Verärgert ist er auch über die TK, die sich in der Öffentlichkeit gerne als fortschrittliche Krankenkasse präsentiere. Zwar sei der Ansatz der Gesundheitsakte hier gut, aber die Versicherten würden bevormundet: „Die TK will ihren Versicherten nicht die Möglichkeit bieten, aus mehreren EGA-Angeboten zu wählen und dafür die Kosten zu übernehmen“. Das Pikante daran: Vitabook hat bereits über 24.000 TK-Versicherte als Nutzer. Ihnen verweigert die Krankenkasse mit Verweis auf ihr eigenes Projekt die Finanzierung. „Die Kasse kann nicht den selbstbestimmten Patienten als Ziel haben und ihm dann vorgeben, entweder die Akte der IBM zu nehmen, oder gar keine Akte finanziert zu bekommen. Es gibt ein Arzt- und ein Apothekenwahlrecht, es braucht unbedingt auch ein Wahlrecht für den Gesundheitsakten-Provider“, fordert Bönig. Sowohl das Sozialgesetz (§ 68 SGB V) als auch die Satzung der TK lasse es zu, dass die Kasse mehrere EGA-Anbieter finanziert und sich der Patient seinen Anbieter aussuchen könne.

Es geht auch anders

Andere Krankenkassen lassen ihren Versicherten laut Bönig die Wahlfreiheit: „Beispielsweise bei der KKH, der Audi BKK oder der BKK EY kann der Patient frei wählen“, weiß er. Die klare Forderung des Vitabook-Geschäftsführers: „Die Krankenkassen müssen verpflichtet werden, ihren Versicherten eine Gesundheitsakte ihrer Wahl zu finanzieren. Insbesondere kann es keine freiwillige Satzungsleistung bleiben, sondern muss zu einer verpflichtenden Leistung werden.“

Viele offene Fragen

Doch selbst dann, wenn Patienten bei der „richtigen“ Kasse sind, krankt die Elektronische Gesundheitsakte noch an weiteren Schwierigkeiten. So ist bislang kein Arzt dazu verpflichtet, eine solche Akte zu pflegen.

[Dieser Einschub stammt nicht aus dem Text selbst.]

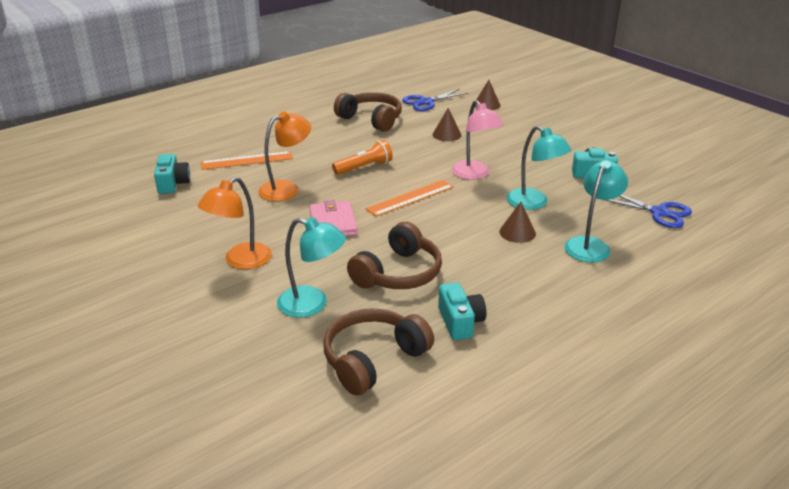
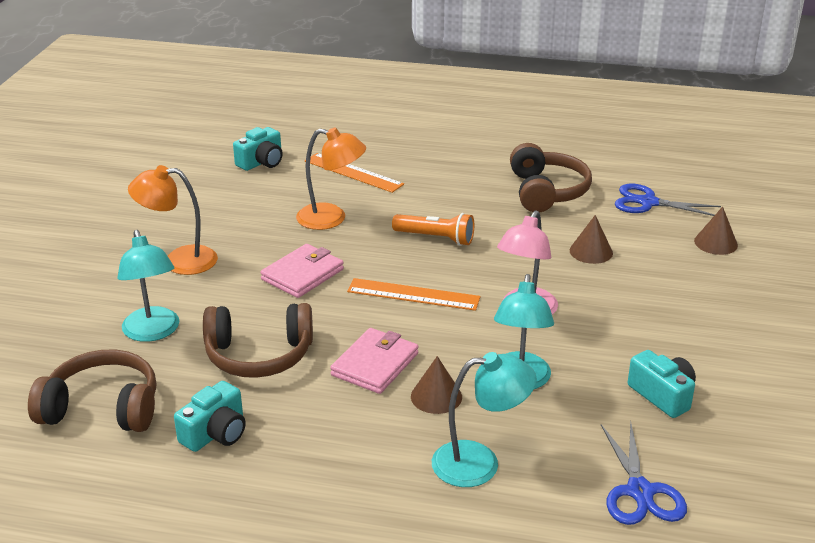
camera: 50 degrees right, 0 degrees up
(462, 238) = (375, 364): none -> pink wallet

Da bereits heute Praxis- und Krankenhausärzte über zu viel Bürokratie klagen, dürfte sich deren Begeisterung für eine weitere Zusatzaufgabe in Grenzen halten. Als unbezahlte Dienstleistung werden die ärztlichen Standesorganisationen die Pflege einer Patientenakte mit Sicherheit nicht durchwinken. Hier sieht Bönig deshalb dringenden Handlungsbedarf: „Ärzte müssen verpflichtet werden, ihren Patienten anzubieten, die entstandenen Daten in deren Gesundheitsakte zu übertragen. Hier muss aus einem Nachfragerecht des Patienten eine Angebotspflicht des Arztes werden.“

Wettbewerb ist wichtig

Deutlich wird: Die Elektronische Gesundheitsakte krankt nicht an technischen Problemen, sondern an den Eigeninteressen von Krankenkassen und Standesorganisationen. Die Interessen der Patienten geraten dabei zunehmend aus dem Fokus. Einen fairen Wettbewerb im Bereich der Gesundheitsakten-Anbieter zuzulassen erscheint deshalb sinnvoll.